17 Ağustos Depreminin 12. Yıldönümü

Jeoloji Mühendisleri Odası Adana Şube Başkanı Dr.

Mehmet Tatar, son yaşanan Simav depreminin, ülke olarak depremlere karşı hazır olmadığımızı bir kez daha gösterdiğini savundu. Tatar, asrın felaketi olarak nitelendirilen 17 Ağustos Gölcük Depremi`nin 12. yıldönümü dolayısıyla yaptığı yazılı açıklamada, doğanın insanları test etmeye devam ettiğini bildirdi. Depremin, Türkiye`nin jeolojik yapısı gereği yüzölçümünün yüzde 96`sını tehdit eden yadsınamaz bir gerçek olduğunu kaydeden Tatar, "Bu jeolojik gerçekliğin bilinmesine karşın, doğa olayının büyük bir afete dönüşmesinin ardından geçen 12 yıla rağmen bugün yaşadığımız çevrenin, afetlere karşı daha güvenli olduğunu söylemekmümkün değildir" dedi. 12 yıl boyunca yaptıkları araştırmaları kamuoyu ile paylaşmaya devam ettiklerini vurgulayan Tatar, tüm risklere karşı gereken önlemlerin alınmadığını savundu.

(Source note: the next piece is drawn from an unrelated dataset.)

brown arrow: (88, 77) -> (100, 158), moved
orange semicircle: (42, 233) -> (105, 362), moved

Özellikle halkın afet bilinci ve afetlerle mücadele kültürünün değiştirilemediğini vurgulayan Tatar afetlere karşı çözüm yollarını sıralayarak, açıklamasında şu ifadelere yer verdi: "Odamız tarafından 2010 yılında yayınlanan "Deprem ve Deprem Yönetimi Raporu``nda da belirtildiği üzere afet yönetimi en yalın ifadesiyle bir planlama sorunu olduğu ve ivedilikle toplumsal ve yönetsel düzeyde tüm kaynakları zarar azaltma hedefine yönlendirecek şekilde bir afet yönetim sistemi ve stratejik planın geliştirilmesi gerektiği vurgulanmıştır. Afet yönetimin temel ilkelerinden biri olan ve afet güvenliği için son derece önemli olan imar, planlama, kentleşme, yapılaşma ile afet mevzuatıarasındaki bütünsellik göz ardı edilmiştir. Depremlere karşı güvenli yaşam için yapılması gerekenler sadece teknik bir sorun olarak algılanmış, depremle mücadelenin sosyo-ekonomik boyutu planlamanın dışında tutulmuştur. Eskiyen ve yıpranan yapıların yenilenerek kullanılması veya yıkılarak yenilenmesi süreçleri bugün yaşanan kentsel dönüşüm süreçlerinde olduğu gibi yoksulun elinden evinin alınması, düşük kamulaştırma bedeliyle mağdur edilmesi, kısaca kent merkezlerinden sürülmesi dışlanması ve rant amaçlı dönüşüme dönüşmesi yerine eskiyen yıpranan yapıların süratle yenilerinin yapılacağı bir süreç başlatılmalıdır. İyileştirilecek yenilenecek yapılar için düşük gelir gruplarına yönelik fon oluşturulmalıdır. Unutmamalıyızki doğanın şakası yoktur!"